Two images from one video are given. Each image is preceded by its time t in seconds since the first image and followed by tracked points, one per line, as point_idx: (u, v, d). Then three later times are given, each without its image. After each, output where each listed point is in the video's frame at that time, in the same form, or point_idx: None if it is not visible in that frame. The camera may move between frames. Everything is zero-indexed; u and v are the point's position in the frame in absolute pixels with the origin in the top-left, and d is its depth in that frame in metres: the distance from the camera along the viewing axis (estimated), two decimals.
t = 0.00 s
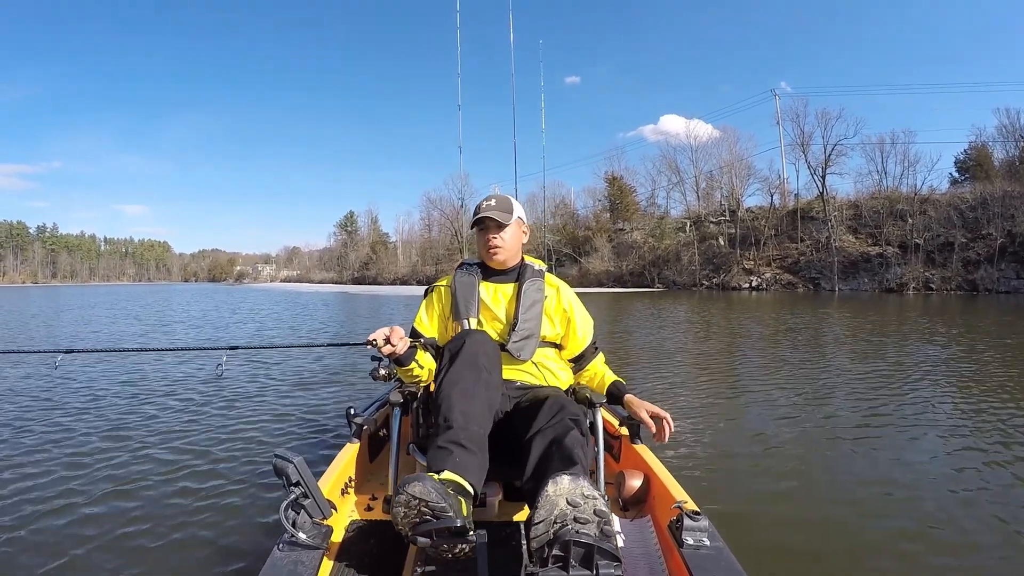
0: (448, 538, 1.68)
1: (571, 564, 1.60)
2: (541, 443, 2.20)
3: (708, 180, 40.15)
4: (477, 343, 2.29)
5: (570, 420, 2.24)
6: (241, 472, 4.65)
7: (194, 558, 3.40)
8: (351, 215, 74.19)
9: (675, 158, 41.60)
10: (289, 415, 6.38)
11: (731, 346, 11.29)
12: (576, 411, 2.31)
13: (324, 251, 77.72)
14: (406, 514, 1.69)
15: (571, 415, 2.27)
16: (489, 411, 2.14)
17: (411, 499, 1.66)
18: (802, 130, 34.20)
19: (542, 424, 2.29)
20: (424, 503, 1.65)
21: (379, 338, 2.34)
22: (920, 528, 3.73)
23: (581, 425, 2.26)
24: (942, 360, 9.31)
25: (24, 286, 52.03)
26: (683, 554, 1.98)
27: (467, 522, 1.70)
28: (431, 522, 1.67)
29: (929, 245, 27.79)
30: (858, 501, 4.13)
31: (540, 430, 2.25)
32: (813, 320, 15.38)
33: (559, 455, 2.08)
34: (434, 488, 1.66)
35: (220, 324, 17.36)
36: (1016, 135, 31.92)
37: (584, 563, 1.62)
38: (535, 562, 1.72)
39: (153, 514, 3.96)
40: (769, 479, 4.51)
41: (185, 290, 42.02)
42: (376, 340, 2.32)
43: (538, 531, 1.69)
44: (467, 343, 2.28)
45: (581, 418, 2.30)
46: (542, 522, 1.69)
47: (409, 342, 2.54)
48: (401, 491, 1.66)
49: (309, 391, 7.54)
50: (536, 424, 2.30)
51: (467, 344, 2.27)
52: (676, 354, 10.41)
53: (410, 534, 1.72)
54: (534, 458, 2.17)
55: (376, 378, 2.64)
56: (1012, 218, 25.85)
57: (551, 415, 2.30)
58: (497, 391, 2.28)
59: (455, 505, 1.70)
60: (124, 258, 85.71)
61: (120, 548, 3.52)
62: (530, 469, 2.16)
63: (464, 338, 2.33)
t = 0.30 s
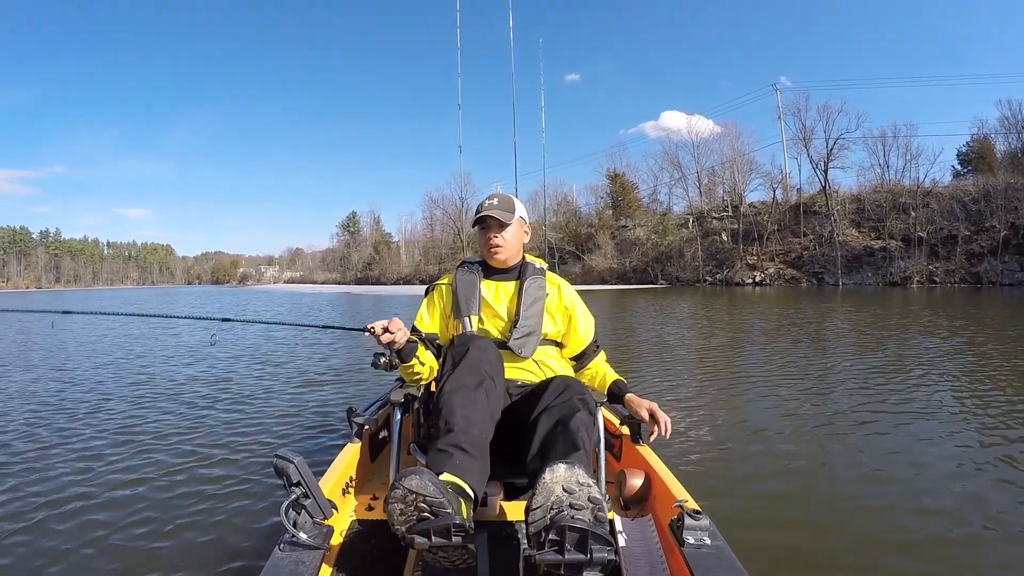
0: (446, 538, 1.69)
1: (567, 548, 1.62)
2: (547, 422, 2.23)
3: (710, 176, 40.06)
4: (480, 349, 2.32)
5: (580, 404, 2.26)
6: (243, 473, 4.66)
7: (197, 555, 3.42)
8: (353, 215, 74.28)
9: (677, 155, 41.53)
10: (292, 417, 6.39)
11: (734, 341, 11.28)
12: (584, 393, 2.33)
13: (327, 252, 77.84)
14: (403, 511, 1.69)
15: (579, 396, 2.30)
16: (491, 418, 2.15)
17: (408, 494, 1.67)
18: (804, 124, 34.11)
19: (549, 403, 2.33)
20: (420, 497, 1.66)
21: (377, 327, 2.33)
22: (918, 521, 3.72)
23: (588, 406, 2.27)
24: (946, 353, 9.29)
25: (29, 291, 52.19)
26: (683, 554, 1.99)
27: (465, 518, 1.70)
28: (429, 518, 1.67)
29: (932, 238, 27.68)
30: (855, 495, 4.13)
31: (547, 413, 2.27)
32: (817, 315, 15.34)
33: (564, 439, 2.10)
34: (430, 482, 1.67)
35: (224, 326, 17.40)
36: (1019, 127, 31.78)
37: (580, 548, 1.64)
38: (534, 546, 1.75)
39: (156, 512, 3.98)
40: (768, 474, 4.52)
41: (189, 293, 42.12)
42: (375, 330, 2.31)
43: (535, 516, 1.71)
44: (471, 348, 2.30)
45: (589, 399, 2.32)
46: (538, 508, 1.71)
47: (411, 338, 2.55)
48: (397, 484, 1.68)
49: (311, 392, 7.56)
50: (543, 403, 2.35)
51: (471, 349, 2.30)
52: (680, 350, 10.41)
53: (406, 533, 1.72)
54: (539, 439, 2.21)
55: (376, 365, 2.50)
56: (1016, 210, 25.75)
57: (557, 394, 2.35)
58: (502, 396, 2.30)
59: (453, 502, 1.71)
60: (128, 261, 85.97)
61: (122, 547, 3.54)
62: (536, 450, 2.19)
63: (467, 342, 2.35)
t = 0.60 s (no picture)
0: (444, 542, 1.66)
1: (561, 537, 1.63)
2: (549, 407, 2.25)
3: (712, 177, 40.02)
4: (480, 359, 2.33)
5: (582, 387, 2.26)
6: (244, 475, 4.66)
7: (195, 559, 3.40)
8: (355, 216, 74.29)
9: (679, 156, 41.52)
10: (292, 417, 6.37)
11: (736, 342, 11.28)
12: (586, 376, 2.33)
13: (328, 252, 77.84)
14: (399, 511, 1.70)
15: (583, 382, 2.29)
16: (490, 431, 2.15)
17: (403, 493, 1.68)
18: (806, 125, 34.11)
19: (553, 386, 2.34)
20: (416, 495, 1.66)
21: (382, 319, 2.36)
22: (919, 522, 3.72)
23: (591, 390, 2.27)
24: (946, 354, 9.28)
25: (30, 291, 52.13)
26: (683, 554, 1.99)
27: (462, 518, 1.70)
28: (425, 519, 1.67)
29: (934, 239, 27.63)
30: (857, 496, 4.14)
31: (550, 397, 2.28)
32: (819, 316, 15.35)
33: (565, 426, 2.10)
34: (427, 481, 1.68)
35: (225, 326, 17.41)
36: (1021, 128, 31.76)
37: (574, 536, 1.64)
38: (528, 539, 1.75)
39: (155, 516, 3.97)
40: (770, 474, 4.54)
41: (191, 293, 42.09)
42: (379, 321, 2.35)
43: (532, 506, 1.73)
44: (470, 359, 2.32)
45: (592, 382, 2.32)
46: (535, 498, 1.72)
47: (413, 338, 2.56)
48: (392, 483, 1.68)
49: (313, 392, 7.56)
50: (547, 385, 2.36)
51: (470, 359, 2.31)
52: (682, 351, 10.40)
53: (401, 538, 1.72)
54: (540, 422, 2.23)
55: (372, 355, 2.46)
56: (1018, 211, 25.71)
57: (560, 376, 2.36)
58: (501, 409, 2.30)
59: (450, 503, 1.71)
60: (130, 261, 85.96)
61: (121, 551, 3.53)
62: (538, 432, 2.21)
63: (467, 353, 2.36)
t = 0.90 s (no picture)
0: (442, 547, 1.65)
1: (559, 532, 1.63)
2: (549, 402, 2.25)
3: (713, 178, 40.02)
4: (477, 370, 2.34)
5: (583, 381, 2.26)
6: (243, 475, 4.66)
7: (193, 562, 3.40)
8: (357, 215, 74.31)
9: (681, 158, 41.52)
10: (292, 417, 6.37)
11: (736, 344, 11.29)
12: (587, 368, 2.34)
13: (329, 251, 77.87)
14: (395, 516, 1.70)
15: (583, 376, 2.29)
16: (488, 440, 2.15)
17: (400, 495, 1.68)
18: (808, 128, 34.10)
19: (554, 378, 2.34)
20: (413, 498, 1.67)
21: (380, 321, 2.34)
22: (918, 525, 3.73)
23: (591, 385, 2.27)
24: (948, 358, 9.28)
25: (31, 288, 52.16)
26: (683, 554, 1.98)
27: (461, 524, 1.69)
28: (422, 524, 1.67)
29: (936, 243, 27.60)
30: (862, 498, 4.13)
31: (551, 391, 2.28)
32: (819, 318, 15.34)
33: (565, 422, 2.10)
34: (423, 483, 1.68)
35: (226, 324, 17.41)
36: None
37: (572, 531, 1.64)
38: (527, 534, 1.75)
39: (153, 516, 3.97)
40: (768, 475, 4.56)
41: (192, 291, 42.10)
42: (376, 321, 2.32)
43: (530, 502, 1.73)
44: (467, 369, 2.33)
45: (592, 375, 2.32)
46: (533, 495, 1.72)
47: (411, 338, 2.56)
48: (389, 485, 1.68)
49: (313, 392, 7.57)
50: (548, 377, 2.36)
51: (466, 370, 2.32)
52: (683, 353, 10.40)
53: (398, 544, 1.71)
54: (541, 417, 2.23)
55: (366, 354, 2.49)
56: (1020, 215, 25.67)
57: (561, 367, 2.37)
58: (499, 414, 2.30)
59: (448, 508, 1.70)
60: (131, 259, 85.95)
61: (117, 553, 3.53)
62: (539, 426, 2.21)
63: (464, 364, 2.37)
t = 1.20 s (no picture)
0: (443, 544, 1.65)
1: (562, 534, 1.63)
2: (548, 406, 2.24)
3: (715, 179, 39.97)
4: (477, 363, 2.34)
5: (582, 386, 2.26)
6: (243, 473, 4.66)
7: (193, 558, 3.41)
8: (358, 215, 74.33)
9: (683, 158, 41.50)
10: (292, 415, 6.38)
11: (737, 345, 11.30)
12: (586, 373, 2.34)
13: (331, 250, 77.88)
14: (398, 513, 1.71)
15: (581, 379, 2.29)
16: (488, 434, 2.15)
17: (402, 494, 1.68)
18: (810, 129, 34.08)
19: (553, 382, 2.34)
20: (415, 496, 1.67)
21: (377, 324, 2.34)
22: (918, 525, 3.76)
23: (589, 389, 2.27)
24: (947, 359, 9.30)
25: (31, 287, 52.11)
26: (683, 554, 1.99)
27: (463, 521, 1.70)
28: (425, 521, 1.68)
29: (937, 244, 27.58)
30: (862, 498, 4.17)
31: (550, 395, 2.28)
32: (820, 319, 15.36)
33: (565, 425, 2.11)
34: (426, 481, 1.68)
35: (227, 323, 17.42)
36: None
37: (574, 533, 1.63)
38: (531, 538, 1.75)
39: (154, 515, 3.98)
40: (769, 474, 4.60)
41: (193, 289, 42.08)
42: (374, 325, 2.31)
43: (533, 503, 1.74)
44: (467, 362, 2.33)
45: (590, 379, 2.32)
46: (536, 496, 1.73)
47: (410, 339, 2.56)
48: (391, 483, 1.69)
49: (313, 390, 7.57)
50: (547, 381, 2.36)
51: (467, 363, 2.32)
52: (684, 354, 10.40)
53: (401, 540, 1.72)
54: (540, 421, 2.22)
55: (367, 360, 2.52)
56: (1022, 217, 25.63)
57: (560, 371, 2.36)
58: (499, 407, 2.30)
59: (449, 504, 1.71)
60: (132, 258, 85.97)
61: (116, 549, 3.53)
62: (538, 431, 2.20)
63: (464, 357, 2.37)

|---|

◆ Exercise requirements:
Of the lines above, retype only those from the line containing "19: (542, 424, 2.29)" through the line containing "40: (769, 479, 4.51)", including both, exactly.

◆ Answer space:
19: (542, 424, 2.29)
20: (424, 503, 1.65)
21: (379, 338, 2.34)
22: (920, 528, 3.73)
23: (581, 425, 2.26)
24: (942, 360, 9.31)
25: (24, 286, 52.03)
26: (683, 554, 1.98)
27: (467, 522, 1.70)
28: (431, 522, 1.67)
29: (929, 245, 27.79)
30: (858, 501, 4.13)
31: (540, 430, 2.25)
32: (813, 320, 15.38)
33: (559, 455, 2.08)
34: (434, 488, 1.66)
35: (220, 324, 17.36)
36: (1016, 135, 31.92)
37: (584, 563, 1.62)
38: (535, 562, 1.72)
39: (153, 514, 3.96)
40: (769, 479, 4.51)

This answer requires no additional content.